One of the biggest benefits we discovered as a school by abandoning SATS was the time and space it provided in our Year 6 curriculum for independent learning opportunities: opportunities for children to be allowed to follow areas of study that really interested them and apply library and ICT skills; opportunities to learn new skills outside the standard curriculum (e.g. cycling courses); opportunities to prepare for a smooth transition into Year 7, experience discovery days at Trent College.
Apart from my concern that this school in the news was placing so much emphasis on testing Year 6 pupils, my other major concern is the message we are giving to children by paying them to revise.
Most schools have reward systems.

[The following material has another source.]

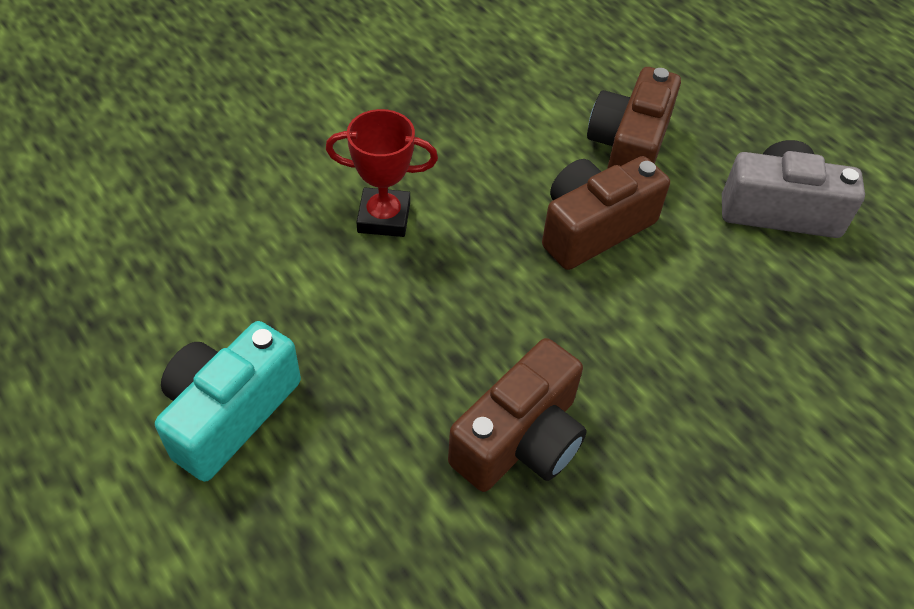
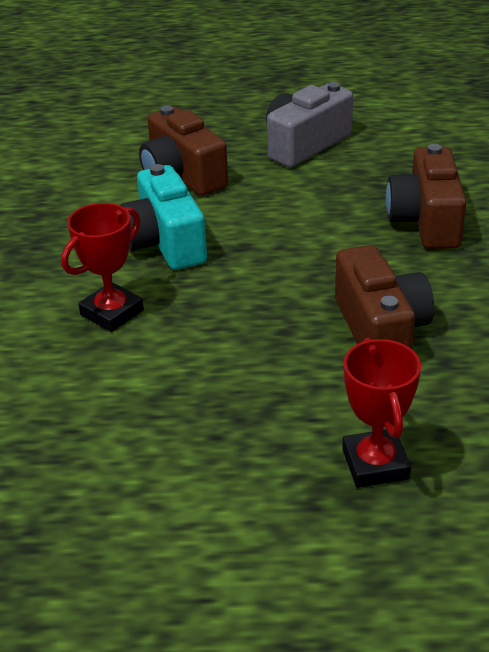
camera: 50 degrees left, 15 degrees down
(229, 413) = (218, 472): turquoise camera -> turquoise camera (165, 242)
(317, 536) = (375, 464): none -> red trophy
(593, 228) = (236, 221): brown camera -> brown camera (426, 221)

We at The Elms have a whole host of reward systems that recognise achievement and endeavour. Children earn team stars for good behaviour, sports colours for achievement on the sports fields, book worm awards for reading, music badges for playing instruments and so on. Is this so different from what the school in the news was doing by paying its pupils? I believe it is. To me, one of the joys of leading The Elms is the strong work ethos that all pupils retain, all the way through to year 6. There is genuine pride expressed by the children who wear badges on their blazers. This pride exists whether the pupil is a girl or boy, sporty or bookish. To me, the fact that children show so much appreciation for these rewards, shows that they understand something crucial to their future success, namely that effort brings success, and success brings its own rewards.
I can’t help thinking that the message given to pupils rewarded with payment to work for a test is entirely the wrong message. To me it suggests that seven years of primary education has failed to instil little work ethos into these children, and the saddest lesson of all is that the joy that comes from learning for learning’s sake is overlooked.